Mit einem Bürgerfest mit Danksagung an den langjährigen Betreiber des Schlosses als soziokulturelles und Stadtteilzentrum, den freien Träger BALL e.V. klang dann am Sonntagnachmittag der letzte Tag eines zwei Jahrzehnte langen Abschnitts in der 145- jährigen Geschichte des Schlosses Biesdorf aus. Kinderzeichnungen, Live-Musik, Freibier und Gulaschkanone, Gespräche mit Akteuren, darunter dem Bezirksstadtrat Stephan Richter, an den ausgestellten Bauplänen, eine Videopräsentation von Kunstwerken aus dem Kunstarchiv Beeskow und die Vorstellung des neuen Standortes des Stadtteilzentrums in Altbiesdorf 15 bildeten die Programmpunkte.
An beiden Tagen besichtigten zahlreiche Besucher den aus diesem Anlass geöffneten Eiskeller im Schlosspark
Eine neue Publikation des Vereins „Rittergut und Schloss Biesdorf“ wurde vorgelegt.
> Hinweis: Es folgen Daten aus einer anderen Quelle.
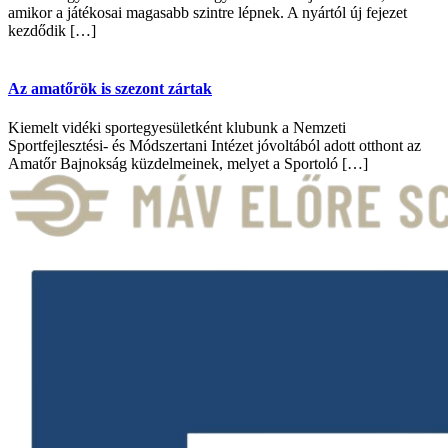
amikor a játékosai magasabb szintre lépnek. A nyártól új fejezet
kezdődik […]
Az amatőrök is szezont zártak
Kiemelt vidéki sportegyesületként klubunk a Nemzeti
Sportfejlesztési- és Módszertani Intézet jóvoltából adott otthont az
Amatőr Bajnokság küzdelmeinek, melyet a Sportoló […]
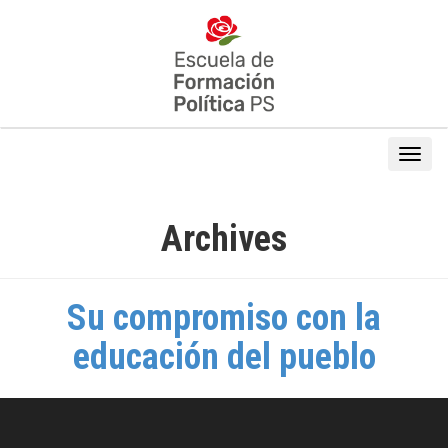
Archives
Su compromiso con la
educación del pueblo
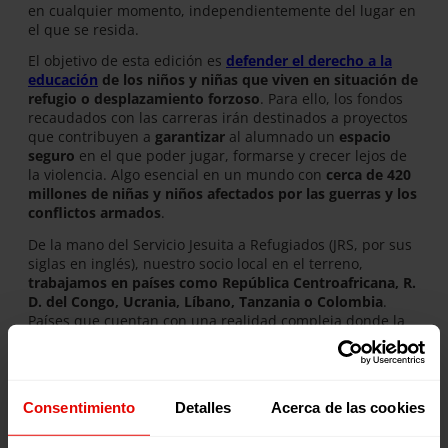
en cualquier momento, independientemente del lugar en
el que se resida.
El objetivo de esta edición es
defender el derecho a la
educación
de los niños y niñas que viven en situación de
refugio o desplazamiento forzoso
. Para ello, los fondos
recaudados con las carreras irán destinados a proyectos
que contribuyen a
garantizar
al alumnado un
espacio
seguro
en el que poder jugar, formarse y crecer lejos de
la violencia. Algo esencial en un mundo con
cerca de 420
millones de niñas y niños afectados por las guerras y los
conflictos armados
.
De la mano del Servicio Jesuita a Refugiados (JRS, por sus
siglas en inglés), nuestro socio local en el terreno,
trabajamos en países como República Centroafricana, R.
D. del Congo, Ucrania, Líbano, Tanzania o Colombia
.
Países que cuentan con una realidad compleja donde la
escuela ofrece a niños, niñas y jóvenes herramientas para
protegerse, atención psicosocial para superar los traumas
ocasionados por la guerra, alimentación diaria y un
espacio de convivencia, de seguridad y de paz para sus
Consentimiento
Detalles
Acerca de las cookies
vidas.
Participa en la XII edición de Corre por una Causa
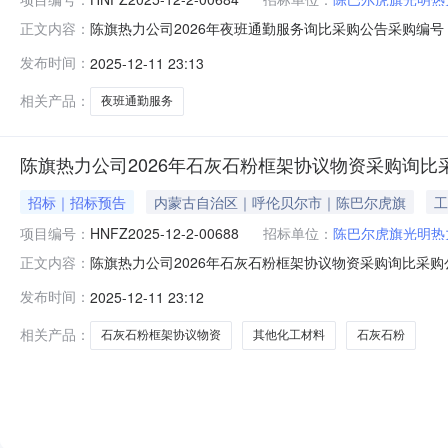
陈旗热力公司2026年夜班通勤服务询比采购公告采购编号：H
正文内容：
任公司，该项目已具备采购条件，现进行合格供应商公开询比
发布时间：
2025-12-11 23:13
述物料组物料组名称采购明细数量计量单位计量单位描述
1X521
相关产品：
夜班通勤服务
陈旗热力公司2026年石灰石粉框架协议物资采购询比
招标｜招标预告
内蒙古自治区｜呼伦贝尔市｜陈巴尔虎旗
工
项目编号：
HNFZ2025-12-2-00688
招标单位：
陈巴尔虎旗光明热
陈旗热力公司2026年石灰石粉框架协议物资采购询比采购公告
正文内容：
陈巴尔虎旗光明热力有限责任公司，该项目已具备采购条件，
发布时间：
2025-12-11 23:12
购2.2采购范围序号计划号物料编码物料描述物料组物料
间安装时间
相关产品：
石灰石粉框架协议物资
其他化工材料
石灰石粉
Es sind die mit zahlreichen Abbildungen ergänzten Aufzeichnungen des Dorfschullehrers Johannes Lehmann (1886 – 1945) zur Geschichte Biesdorfs und des Schlosses, die bis zum Jahre 1914 reichen. Das ist zugleich die älteste verfügbare Quelle zum Schloss Biesdorf. Sie ist beim Verein für 6,00 Euro erhältlich.